What to do: Retype the lines word for word, starting at the first line and ending with the line that contains "Droits de l’homme des bahá’ís", including that line. Leave out the pictures.

Listed entries:

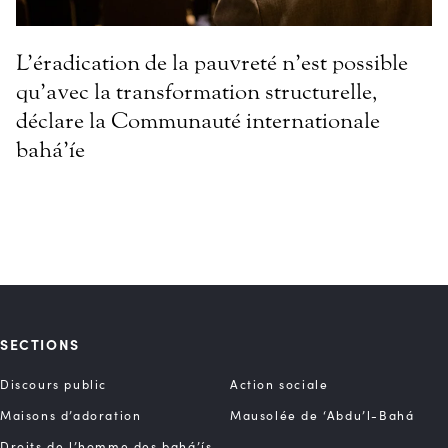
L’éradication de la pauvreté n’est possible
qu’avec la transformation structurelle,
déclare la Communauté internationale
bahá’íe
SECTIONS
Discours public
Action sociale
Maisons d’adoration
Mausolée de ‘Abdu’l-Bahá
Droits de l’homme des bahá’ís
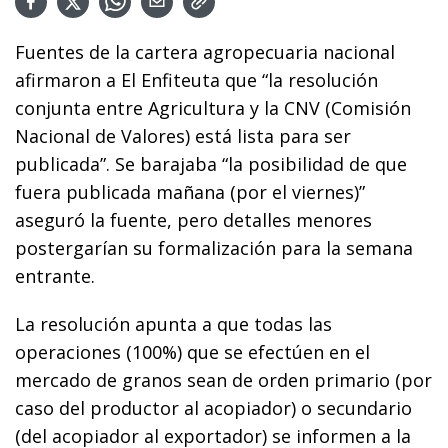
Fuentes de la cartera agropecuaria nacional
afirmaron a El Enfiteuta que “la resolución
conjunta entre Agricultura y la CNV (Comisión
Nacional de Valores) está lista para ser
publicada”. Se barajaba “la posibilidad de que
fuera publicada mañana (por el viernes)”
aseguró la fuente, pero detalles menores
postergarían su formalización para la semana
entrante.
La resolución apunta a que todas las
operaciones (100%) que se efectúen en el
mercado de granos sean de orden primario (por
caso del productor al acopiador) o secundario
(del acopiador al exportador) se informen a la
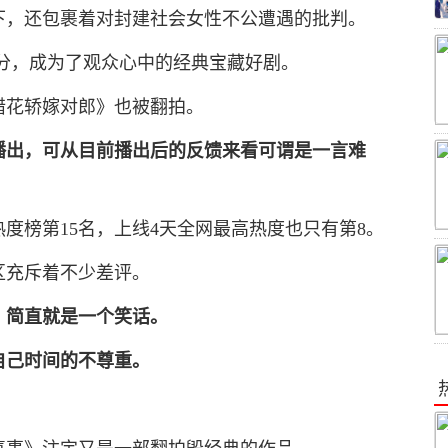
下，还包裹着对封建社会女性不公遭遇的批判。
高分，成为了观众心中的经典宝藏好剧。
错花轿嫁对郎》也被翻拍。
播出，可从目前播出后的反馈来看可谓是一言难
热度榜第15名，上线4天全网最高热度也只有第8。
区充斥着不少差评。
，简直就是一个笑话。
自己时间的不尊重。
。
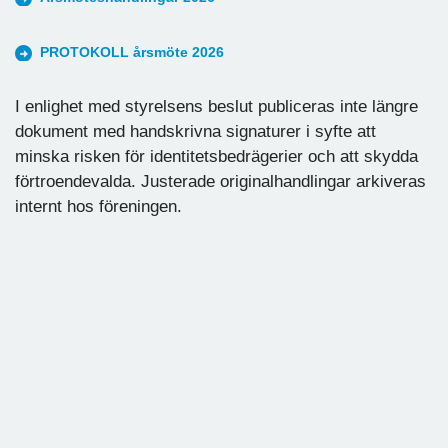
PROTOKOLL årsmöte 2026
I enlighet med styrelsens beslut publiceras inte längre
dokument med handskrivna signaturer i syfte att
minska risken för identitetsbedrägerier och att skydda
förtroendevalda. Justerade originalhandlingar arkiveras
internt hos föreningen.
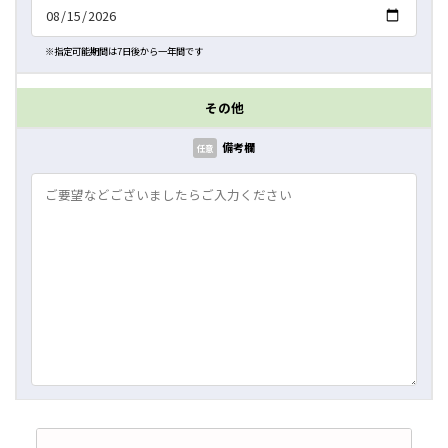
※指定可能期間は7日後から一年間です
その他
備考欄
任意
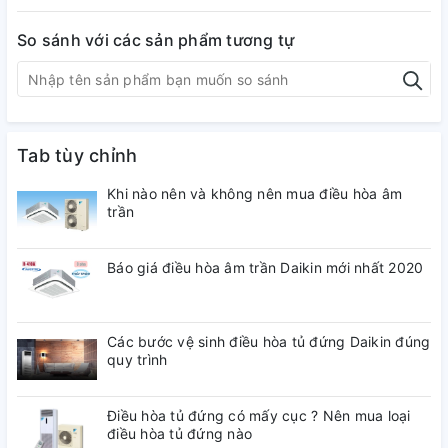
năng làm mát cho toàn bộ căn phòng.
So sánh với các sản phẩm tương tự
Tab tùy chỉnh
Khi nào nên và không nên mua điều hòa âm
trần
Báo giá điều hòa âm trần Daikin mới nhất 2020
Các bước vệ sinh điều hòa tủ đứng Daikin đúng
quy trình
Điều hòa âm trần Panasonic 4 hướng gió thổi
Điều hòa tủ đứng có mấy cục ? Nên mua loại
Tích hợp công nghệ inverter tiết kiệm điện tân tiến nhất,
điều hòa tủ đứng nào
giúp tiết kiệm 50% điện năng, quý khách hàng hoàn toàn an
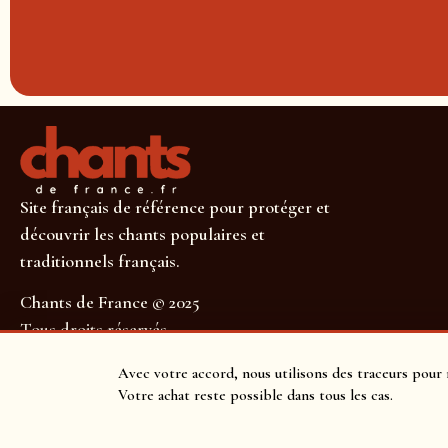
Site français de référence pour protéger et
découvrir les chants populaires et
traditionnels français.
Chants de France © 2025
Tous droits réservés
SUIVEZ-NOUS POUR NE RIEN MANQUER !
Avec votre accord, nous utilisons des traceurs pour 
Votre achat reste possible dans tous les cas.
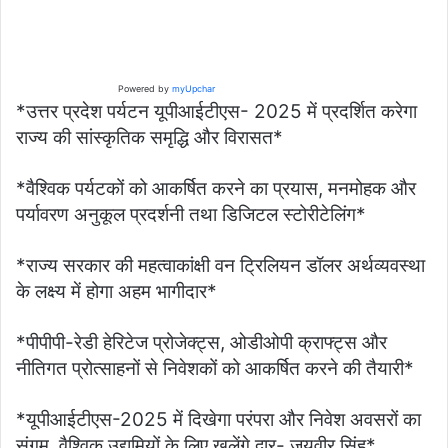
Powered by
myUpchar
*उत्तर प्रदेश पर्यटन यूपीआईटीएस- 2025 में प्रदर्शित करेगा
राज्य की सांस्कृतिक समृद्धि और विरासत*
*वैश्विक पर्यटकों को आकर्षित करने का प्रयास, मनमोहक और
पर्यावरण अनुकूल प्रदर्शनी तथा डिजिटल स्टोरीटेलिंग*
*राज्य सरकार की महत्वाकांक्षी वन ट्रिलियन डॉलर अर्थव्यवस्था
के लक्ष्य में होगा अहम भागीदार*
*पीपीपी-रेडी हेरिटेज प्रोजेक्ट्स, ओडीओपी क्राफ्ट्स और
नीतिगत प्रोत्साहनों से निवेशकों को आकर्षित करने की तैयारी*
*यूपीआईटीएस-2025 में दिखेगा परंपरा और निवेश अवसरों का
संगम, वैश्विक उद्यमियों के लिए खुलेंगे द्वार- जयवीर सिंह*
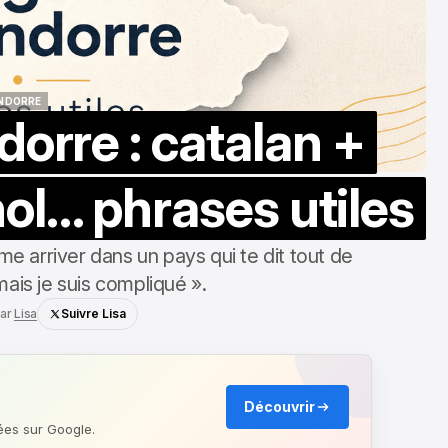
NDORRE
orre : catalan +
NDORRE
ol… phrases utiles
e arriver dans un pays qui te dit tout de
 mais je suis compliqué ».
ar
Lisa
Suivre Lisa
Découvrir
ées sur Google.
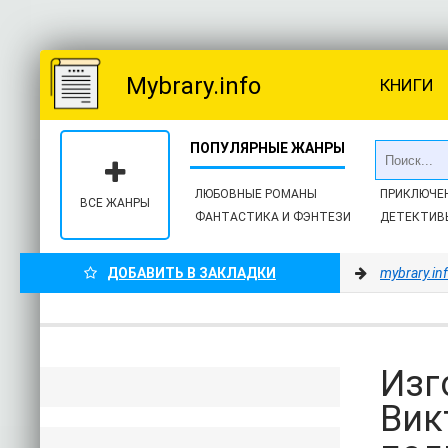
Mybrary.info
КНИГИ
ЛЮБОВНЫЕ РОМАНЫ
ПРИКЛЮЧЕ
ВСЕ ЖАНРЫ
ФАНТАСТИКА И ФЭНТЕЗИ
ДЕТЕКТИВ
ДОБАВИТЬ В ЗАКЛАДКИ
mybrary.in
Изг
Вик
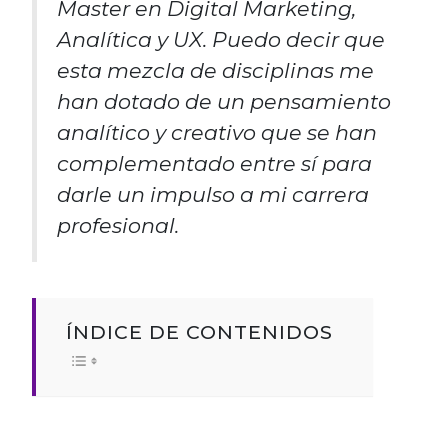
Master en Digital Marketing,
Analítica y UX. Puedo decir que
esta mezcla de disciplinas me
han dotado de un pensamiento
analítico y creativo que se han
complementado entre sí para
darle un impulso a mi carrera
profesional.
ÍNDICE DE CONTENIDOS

Answer area:
L’éradication de la pauvreté n’est possible
qu’avec la transformation structurelle,
déclare la Communauté internationale
bahá’íe
SECTIONS
Discours public
Action sociale
Maisons d’adoration
Mausolée de ‘Abdu’l-Bahá
Droits de l’homme des bahá’ís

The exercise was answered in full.